Very early on, time was spent transferring all the criteria from the IQS into possible sources of evidence and then collating these into a single coordinator checklist. This has now been done centrally by the DfES and is available to download in the user guide.

A rule of thumb for G&T coordinators is to remember that is it not their responsibility to deliver provision and collect all the evidence for G&T in their school – that is the responsibility of every class teacher, in every lesson, every day. The G&T coordinator’s responsibility is:

  • to lead school staff
  • to set up an infrastructure to inform
  • to support G&T provision by class teachers, backing it up with guidance, training and advice.

The coordination role is one of sharing, collation and monitoring, with a responsibility to report on progress to the headteacher and the cluster strand leader.

Responsibility for evidence collection about individual student achievement has been given to the students themselves in the form of e-learning logs that hyperlink to the school G&T register. Each G&T student is given the opportunity and time to create an ongoing PowerPoint about themselves that includes their written words, spoken recorded reflections and annotated photographs of work of which they are particularly proud. These can be showcased for all sorts of purposes, not least at parents’ evenings and open days.

Monitoring of G&T provision by the coordinator has been discussed and a model for implementation will draw upon three sources of evidence:

  • conversations with class teachers
  • conversations with G&T students
  • classroom observation.

During the time spent with class teachers, coordinators are able to cascade information (particularly about data), targets and celebrate successes. Preparation advice is also available for G&T coordinators and class teachers to get them ready for monitoring sessions.
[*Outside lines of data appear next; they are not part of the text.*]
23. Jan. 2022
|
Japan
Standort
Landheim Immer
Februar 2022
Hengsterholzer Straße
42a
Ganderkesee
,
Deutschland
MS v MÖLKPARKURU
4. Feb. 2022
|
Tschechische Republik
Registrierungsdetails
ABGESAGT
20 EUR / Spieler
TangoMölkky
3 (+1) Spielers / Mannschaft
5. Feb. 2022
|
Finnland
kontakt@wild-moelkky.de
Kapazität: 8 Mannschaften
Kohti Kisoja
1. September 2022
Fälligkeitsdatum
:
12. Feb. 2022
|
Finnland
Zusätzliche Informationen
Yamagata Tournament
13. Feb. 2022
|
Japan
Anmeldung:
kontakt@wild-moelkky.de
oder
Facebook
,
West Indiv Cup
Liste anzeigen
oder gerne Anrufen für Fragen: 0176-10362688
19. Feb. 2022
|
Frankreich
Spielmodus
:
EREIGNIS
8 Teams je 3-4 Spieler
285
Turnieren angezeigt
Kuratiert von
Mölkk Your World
Targets are in place at three levels: individually in each school’s school improvement plan; network-wide targets for individual schools; and collectively as a network, with responsibility for evaluation of these being shared by the school and cluster coordinators. Innovation targets have been set for schools to trial on behalf of the whole cluster.

Our G&T journey is well under way. Whilst numerous milestones have already been passed, many more exciting viewpoints remain ahead for us to collectively discover and explore.